**Exercise brief:**
Scan the data below and pick out the lines containing the word "Proofreading".

**Task input:**

○ ○ ○ ○ ○ ○ ○

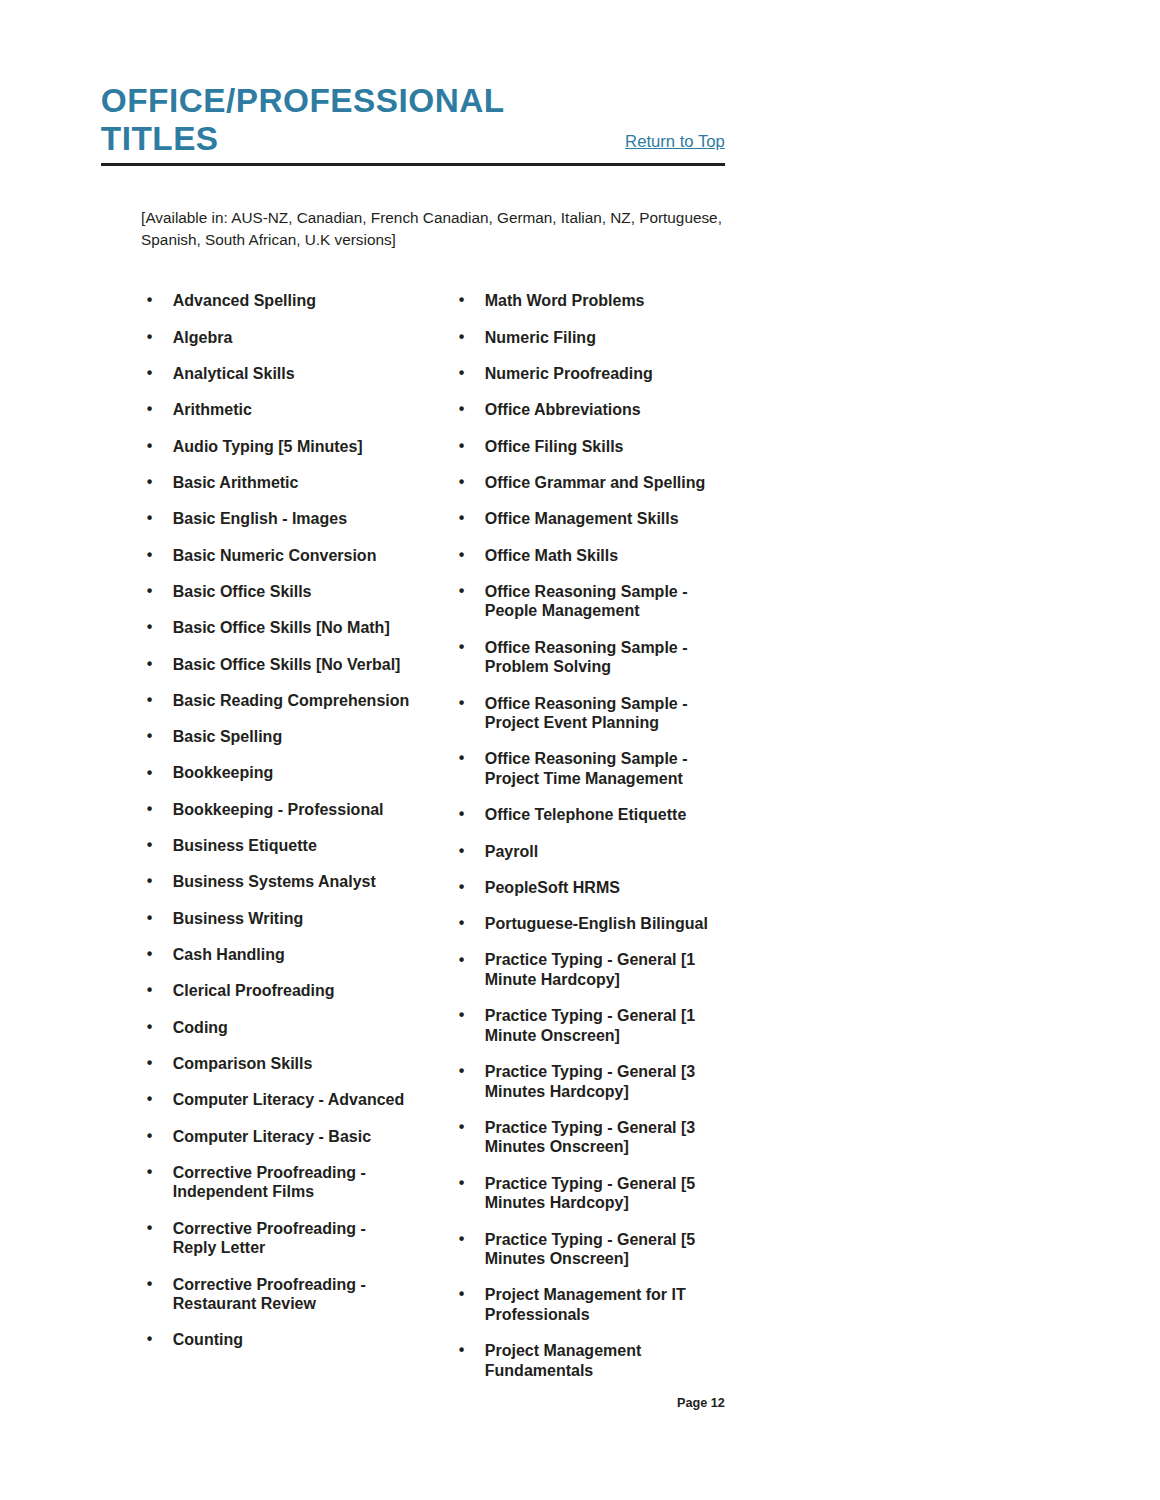Office/Professional Titles
Return to Top
[Available in: AUS-NZ, Canadian, French Canadian, German, Italian, NZ, Portuguese, Spanish, South African, U.K versions]
Advanced Spelling
Algebra
Analytical Skills
Arithmetic
Audio Typing [5 Minutes]
Basic Arithmetic
Basic English - Images
Basic Numeric Conversion
Basic Office Skills
Basic Office Skills [No Math]
Basic Office Skills [No Verbal]
Basic Reading Comprehension
Basic Spelling
Bookkeeping
Bookkeeping - Professional
Business Etiquette
Business Systems Analyst
Business Writing
Cash Handling
Clerical Proofreading
Coding
Comparison Skills
Computer Literacy - Advanced
Computer Literacy - Basic
Corrective Proofreading - Independent Films
Corrective Proofreading - Reply Letter
Corrective Proofreading - Restaurant Review
Counting
Math Word Problems
Numeric Filing
Numeric Proofreading
Office Abbreviations
Office Filing Skills
Office Grammar and Spelling
Office Management Skills
Office Math Skills
Office Reasoning Sample - People Management
Office Reasoning Sample - Problem Solving
Office Reasoning Sample - Project Event Planning
Office Reasoning Sample - Project Time Management
Office Telephone Etiquette
Payroll
PeopleSoft HRMS
Portuguese-English Bilingual
Practice Typing - General [1 Minute Hardcopy]
Practice Typing - General [1 Minute Onscreen]
Practice Typing - General [3 Minutes Hardcopy]
Practice Typing - General [3 Minutes Onscreen]
Practice Typing - General [5 Minutes Hardcopy]
Practice Typing - General [5 Minutes Onscreen]
Project Management for IT Professionals
Project Management Fundamentals
Page 12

○ ○ ○ ○ ○ ○ ○

**Answer section:**
Clerical Proofreading
Corrective Proofreading - Independent Films
Corrective Proofreading - Reply Letter
Corrective Proofreading - Restaurant Review
Numeric Proofreading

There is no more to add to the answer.